• Exercise details: Rewrite the lines below with "scientific name" changed to "binomial name" and nothing else altered, leaving out the pictures.

○ ○ ○

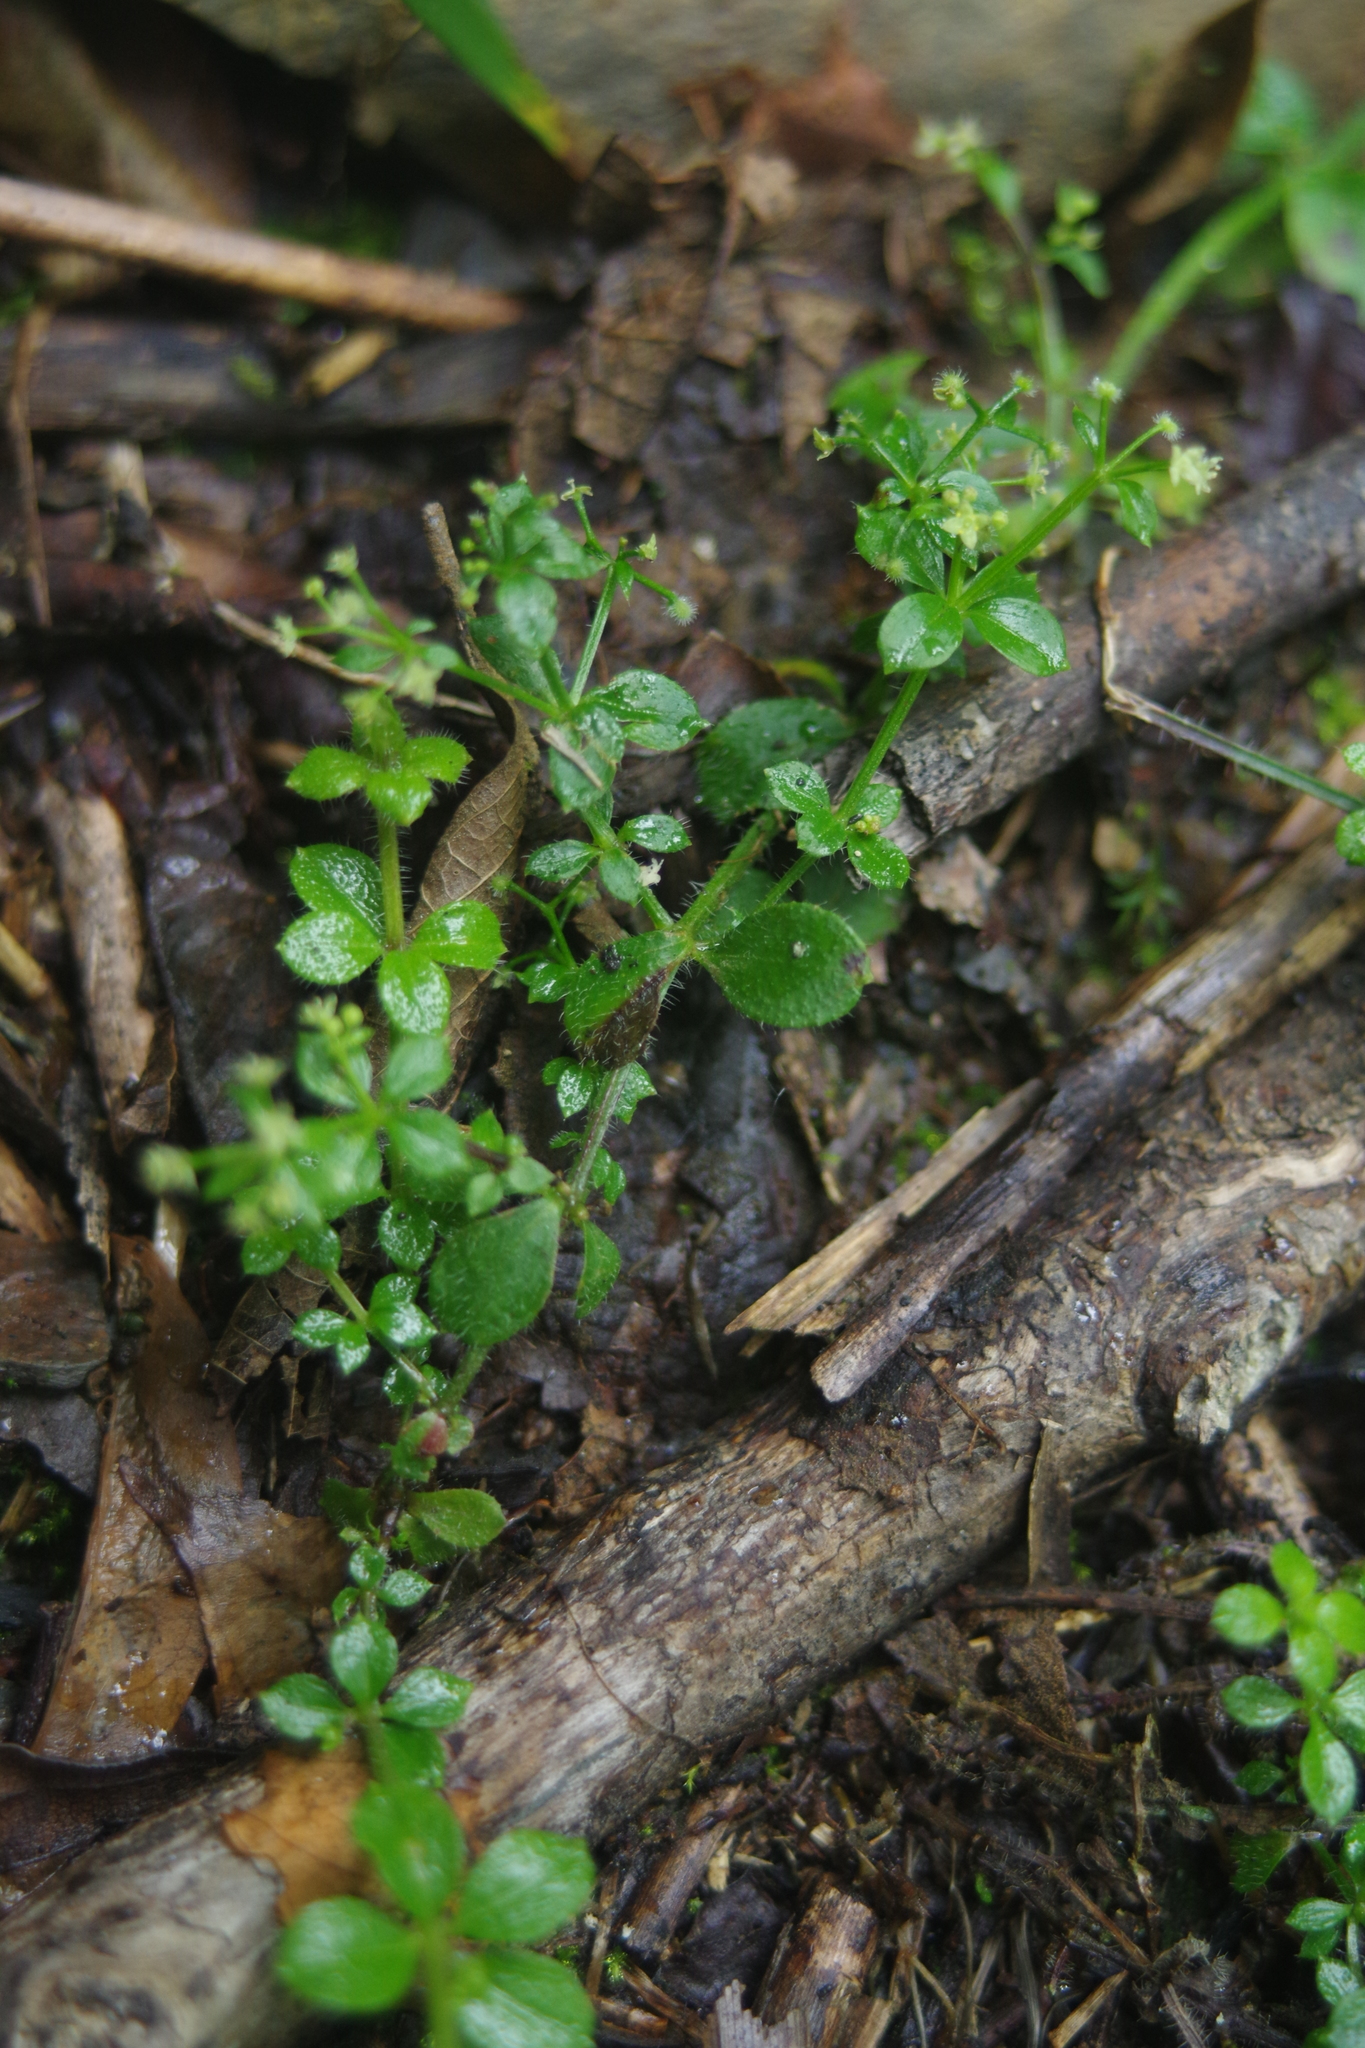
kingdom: Plantae
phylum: Tracheophyta
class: Magnoliopsida
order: Gentianales
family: Rubiaceae
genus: Galium
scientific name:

○ ○ ○

• Solution:
kingdom: Plantae
phylum: Tracheophyta
class: Magnoliopsida
order: Gentianales
family: Rubiaceae
genus: Galium
binomial name:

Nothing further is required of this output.